Our relationships stabilize. When we’re less reactive to our internal world (because we know what we're feeling, why, and what to do about it) we’re less likely to take it out on others.
Our self-understanding deepens. Feeling discomfort builds trust in ourselves — the sense that we can handle life as it comes, rather than needing to control or avoid it.
This is not about enjoying pain. It’s about recognizing that emotions, like weather patterns, are natural fluctuations. We can’t selectively get rid of the storms; without them, life itself couldn’t thrive. Sometimes, like the Earth, we need a downpour.
From Avoidance to Acknowledgement: A Gradual Shift
If you’ve spent decades surrounded by comfort — emotional, physical, and digital — this shift won’t happen overnight. It’s more like learning to tolerate the heat after years of air conditioning (if you live in Texas, you can imagine the challenge).

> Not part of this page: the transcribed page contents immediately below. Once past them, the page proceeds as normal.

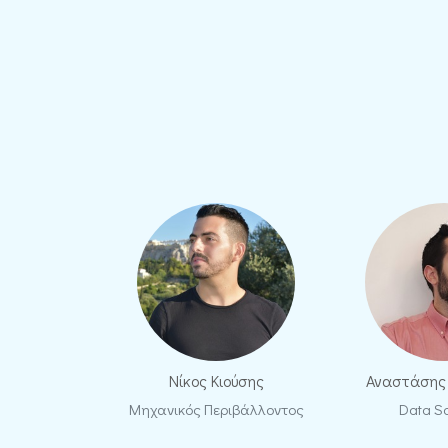
Νίκος Κιούσης
Αναστάσης
Μηχανικός Περιβάλλοντος
Data Sc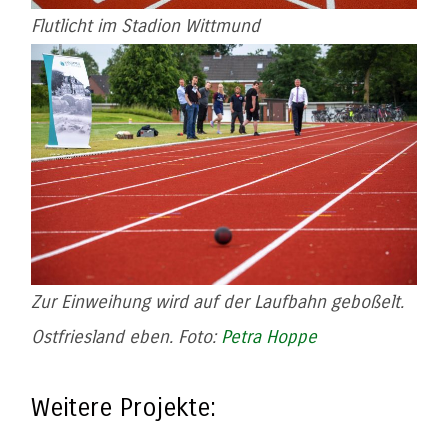
Flutlicht im Stadion Wittmund
Zur Einweihung wird auf der Laufbahn geboßelt.
Ostfriesland eben. Foto:
Petra Hoppe
Weitere Projekte: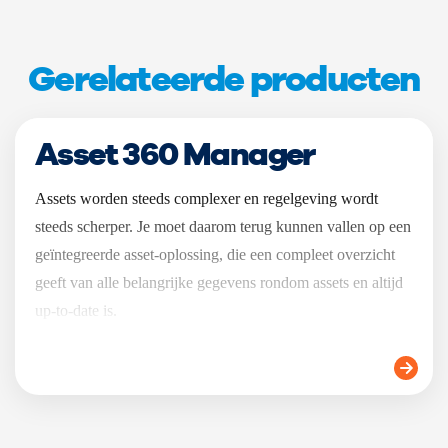
Gerelateerde producten
Asset 360 Manager
Assets worden steeds complexer en regelgeving wordt
steeds scherper. Je moet daarom terug kunnen vallen op een
geïntegreerde asset-oplossing, die een compleet overzicht
geeft van alle belangrijke gegevens rondom assets en altijd
up-to-date is.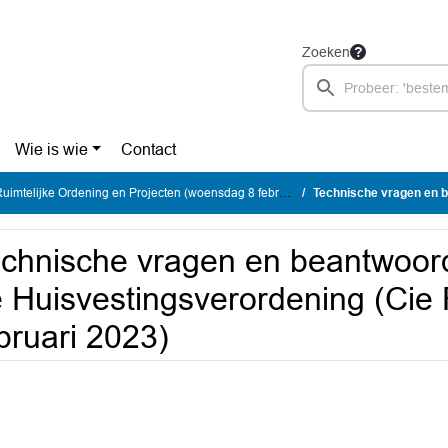
Zoeken
Wie is wie
Contact
telijke Ordening en Projecten (woensdag 8 februari 2023)
Technische vragen en beantwoording DH b
chnische vragen en beantwoord
 Huisvestingsverordening (Cie 
bruari 2023)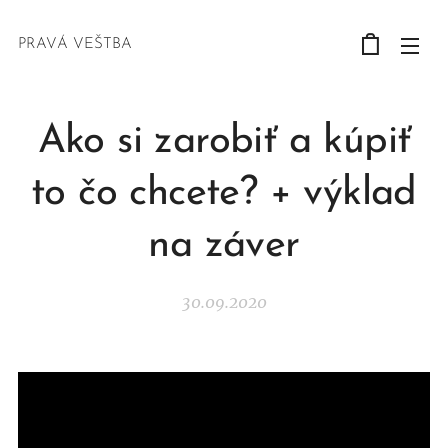
PRAVÁ VEŠTBA
Ako si zarobiť a kúpiť
to čo chcete? + výklad
na záver
30.09.2020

It often starts with the faint awareness that you're not noticing something within, even when life looks fine. Then comes the next stage of awareness — realizing how often you reach for your phone, turn on a show, or busy yourself when feelings surface. At first, you might only notice the pattern while doing it. That’s progress.
Next, you’ll experiment with pausing. You might set the phone down and feel the itch of restlessness or boredom. You’ll likely dislike it and probably turn back to comfort pretty quickly. That’s still progress.

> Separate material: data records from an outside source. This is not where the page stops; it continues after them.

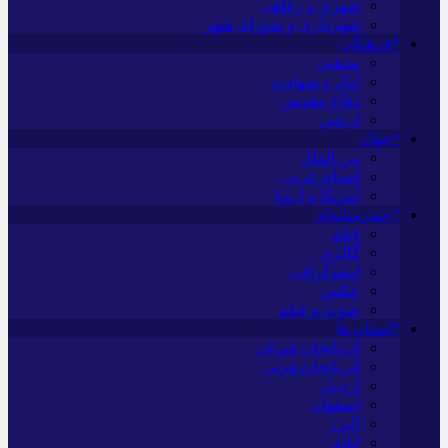
شهری و رفاهی
شهرداری و شورای شهر
*فرهنگی
مذهبی
ایثار و شهادت
دفاع مقدس
اربعین
*جهان
بین الملل
آسیای غربی
آمریکا و اروپا
*چندرسانه‌ای
فیلم
گالری
اینفوگرافی
عکس
صوت و فیلم
*استان ها
آذربایجان شرقی
آذربایجان غربی
اردبیل
اصفهان
البرز
ایلام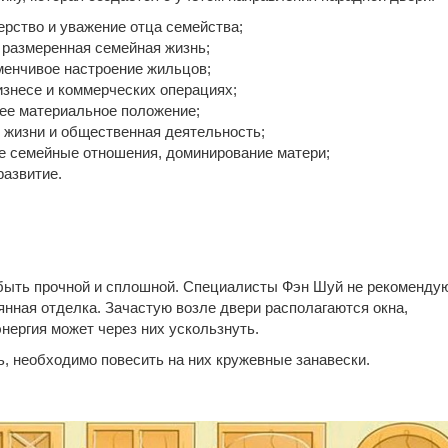
ерство и уважение отца семейства;
и размеренная семейная жизнь;
зменчивое настроение жильцов;
бизнесе и коммерческих операциях;
шее материальное положение;
з жизни и общественная деятельность;
ые семейные отношения, доминирование матери;
развитие.
быть прочной и сплошной. Специалисты Фэн Шуй не рекомендую
янная отделка. Зачастую возле двери располагаются окна,
нергия может через них ускользнуть.
ь, необходимо повесить на них кружевные занавески.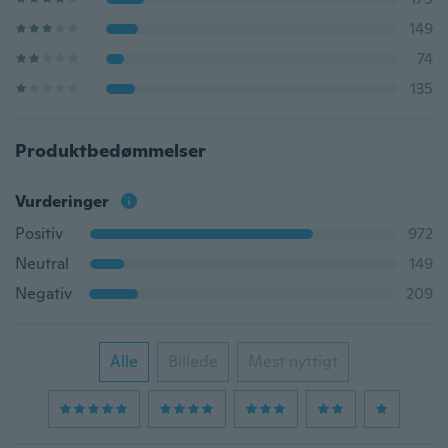
149
74
135
Produktbedømmelser
Vurderinger
Positiv
972
Neutral
149
Negativ
209
Alle
Billede
Mest nyttigt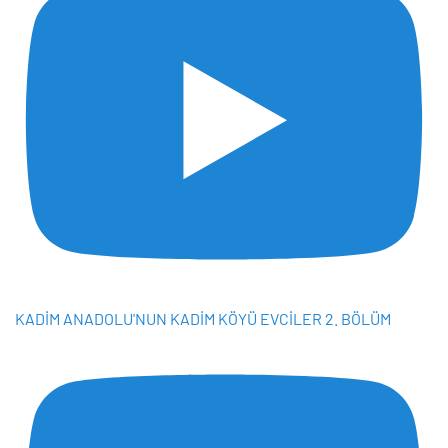
KADİM ANADOLU'NUN KADİM KÖYÜ EVCİLER 2. BÖLÜM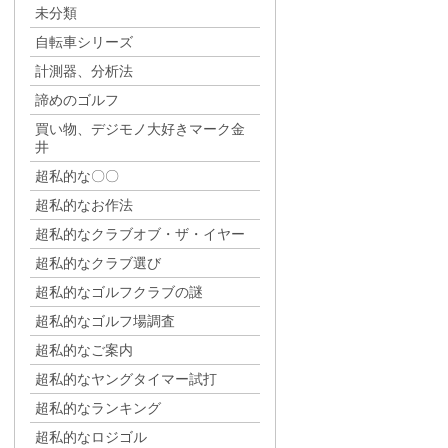
未分類
自転車シリーズ
計測器、分析法
諦めのゴルフ
買い物、デジモノ大好きマーク金
井
超私的な〇〇
超私的なお作法
超私的なクラブオブ・ザ・イヤー
超私的なクラブ選び
超私的なゴルフクラブの謎
超私的なゴルフ場調査
超私的なご案内
超私的なヤングタイマー試打
超私的なランキング
超私的なロジゴル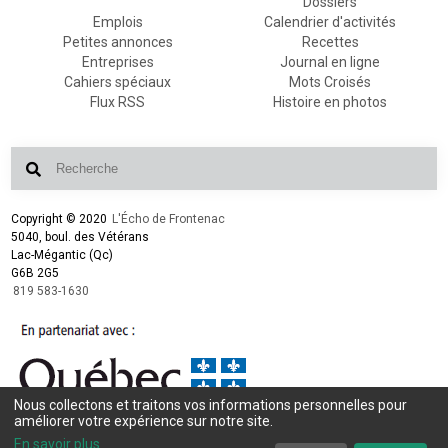
Dossiers
Emplois
Calendrier d'activités
Petites annonces
Recettes
Entreprises
Journal en ligne
Cahiers spéciaux
Mots Croisés
Flux RSS
Histoire en photos
Copyright © 2020
L'Écho de Frontenac
5040, boul. des Vétérans
Lac-Mégantic (Qc)
G6B 2G5
819 583-1630
Nous collectons et traitons vos informations personnelles pour
Conception et design :
L'Écho de Frontenac
améliorer votre expérience sur notre site.
Intégration et programmation :
LogiACTION
En savoir plus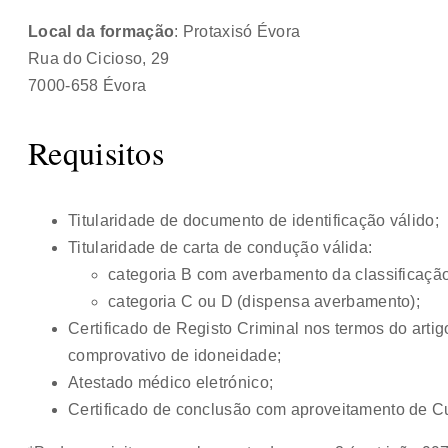
Local da formação
: Protaxisó Évora
Rua do Cicioso, 29
7000-658 Évora
Requisitos
Titularidade de documento de identificação válido;
Titularidade de carta de condução válida:
categoria B com averbamento da classificação 
categoria C ou D (dispensa averbamento);
Certificado de Registo Criminal nos termos do artigo
comprovativo de idoneidade;
Atestado médico eletrónico;
Certificado de conclusão com aproveitamento de 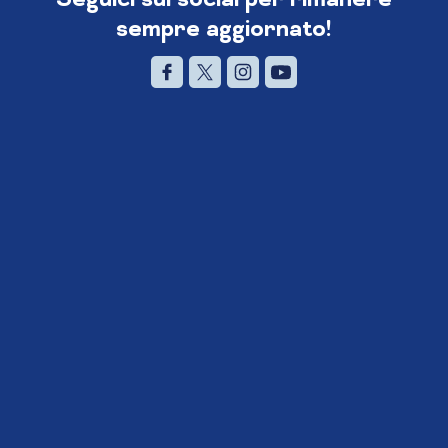
sempre aggiornato!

After that, you'll have a mixed bag of experiences: sometimes you'll turn to comfort but, every now and then, you'll let the thoughts and feelings wash over without distraction. It'll likely feel weird and unnatural. But, over time, that discomfort becomes less foreign. You might even begin to value the space where insight and recalibration happen.

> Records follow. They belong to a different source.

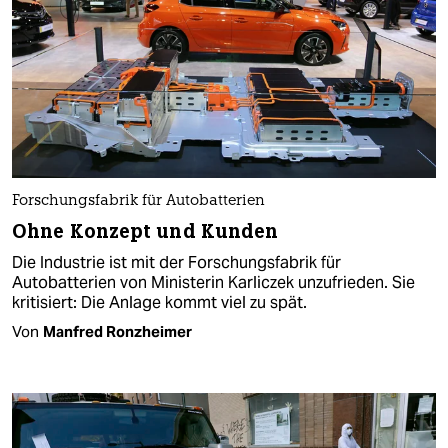
Forschungsfabrik für Autobatterien
Ohne Konzept und Kunden
Die Industrie ist mit der Forschungsfabrik für
Autobatterien von Ministerin Karliczek unzufrieden. Sie
kritisiert: Die Anlage kommt viel zu spät.
Von
Manfred Ronzheimer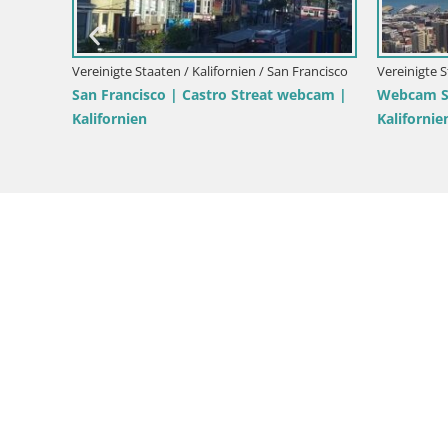
Vereinigte S
ngeles
Vereinigte Staaten / Kalifornien / Pacifica
San Franc
LIVE Webcam Pacifica Pier und Strand –
Kalifornie
Kalifornien – USA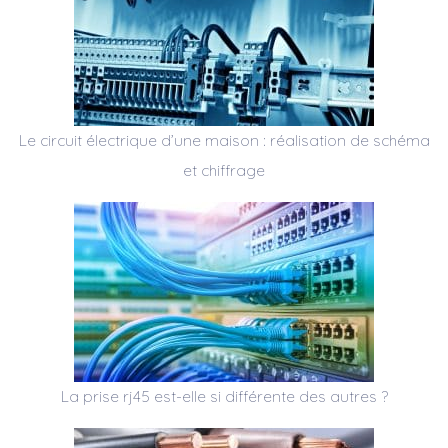
Le circuit électrique d’une maison : réalisation de schéma
et chiffrage
La prise rj45 est-elle si différente des autres ?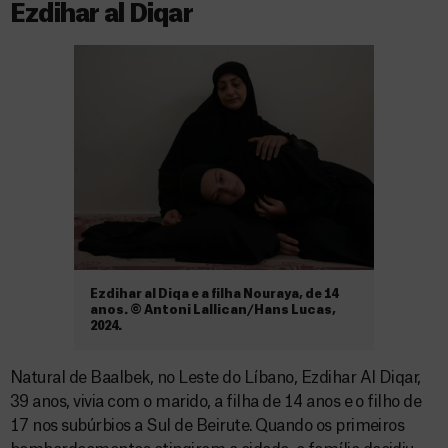
Ezdihar al Diqar
Ezdihar al Diqa e a filha Nouraya, de 14
anos. © Antoni Lallican/Hans Lucas,
2024.
Natural de Baalbek, no Leste do Líbano, Ezdihar Al Diqar,
39 anos, vivia com o marido, a filha de 14 anos e o filho de
17 nos subúrbios a Sul de Beirute. Quando os primeiros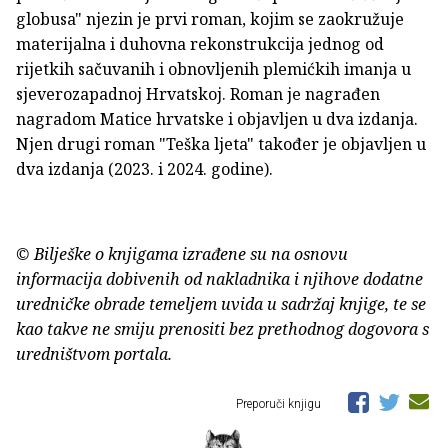
globusa" njezin je prvi roman, kojim se zaokružuje
materijalna i duhovna rekonstrukcija jednog od
rijetkih sačuvanih i obnovljenih plemićkih imanja u
sjeverozapadnoj Hrvatskoj. Roman je nagrađen
nagradom Matice hrvatske i objavljen u dva izdanja.
Njen drugi roman "Teška ljeta" također je objavljen u
dva izdanja (2023. i 2024. godine).
© Bilješke o knjigama izrađene su na osnovu
informacija dobivenih od nakladnika i njihove dodatne
uredničke obrade temeljem uvida u sadržaj knjige, te se
kao takve ne smiju prenositi bez prethodnog dogovora s
uredništvom portala.
Preporuči knjigu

Sadly, though, this process isn’t linear. You’ll face setbacks — illness, grief, burnout — moments when you want to check out again. You'll find yourself relearning how to choose acceptance and acknowledgement over avoidance. Particularly when things are even more emotionally taxing. Again, this is all progress. These moments are reminders that emotional presence is a lifelong practice, not something you can universally achieve.
Building Distress Tolerance: The Practice of Staying
Like any skill, emotional tolerance grows through small, consistent practice — often in everyday moments. Here are some ways to begin strengthening your ability to stay with uncomfortable emotions:
Name what you feel. Even “I feel overwhelmed and want to check out” is awareness.
Anchor in your body. Notice your breath, your posture, your muscle tension. Your body registers emotion just as your mind does.
Delay your escape. Give yourself 30 seconds before you open the app or turn on the TV. Just a short pause to start shaking the habit of avoidance.
Reframe discomfort. Instead of “something’s wrong,” try “something’s arising.” That small shift invites curiosity instead of judgment. It turns down the fear response and invites exploration.
Create micro-challenges. Let yourself get a little warm before turning down the AC. Try ending your shower with a few seconds of cold water. Choose the harder conversation over silence. Small acts of tolerance build the capacity for larger ones.
The goal isn’t to eliminate comfort — it’s to make space for discomfort, too. The more we do, the more flexible and resilient we become.
The Long-Term Payoff of Facing What Hurts
Sitting with discomfort takes effort — emotional oil changes aren’t convenient. But the maintenance prevents far greater damage down the road. It keeps your system running smoothly, your relationships clearer, and your body more at ease.
And while this work is deeply personal, it doesn’t have to be solitary. Share this article with a family member or friend and practice together. Therapy also offers a space to explore these patterns with guidance and compassion — not to take away your discomfort, but to help you meet it with steadiness.
Because the goal isn’t a life free from discomfort but a life sturdy enough to hold it.